• [Activity] In the data below, find the line containing "vfov_deg: 39.7"; reproduce that line and all subsequent lines exactly, and nothing else.

Records contained in a dataset
========================================
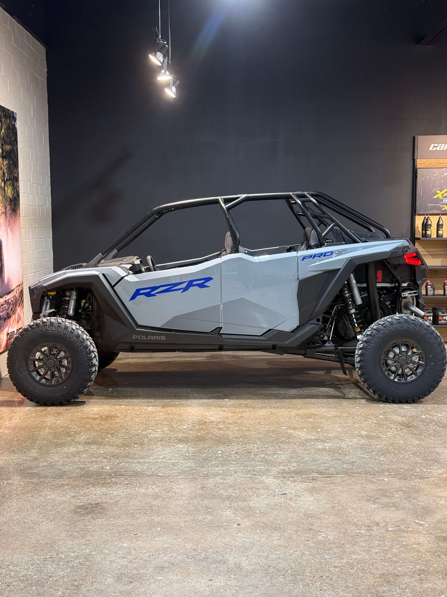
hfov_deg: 30.3
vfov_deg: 39.7
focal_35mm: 48
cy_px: 298
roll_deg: -0.4
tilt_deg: -5.4
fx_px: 826
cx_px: 224
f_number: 1.78
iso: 125
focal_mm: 6.76
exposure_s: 1/60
========================================
• [Answer to this exercise]
vfov_deg: 39.7
focal_35mm: 48
cy_px: 298
roll_deg: -0.4
tilt_deg: -5.4
fx_px: 826
cx_px: 224
f_number: 1.78
iso: 125
focal_mm: 6.76
exposure_s: 1/60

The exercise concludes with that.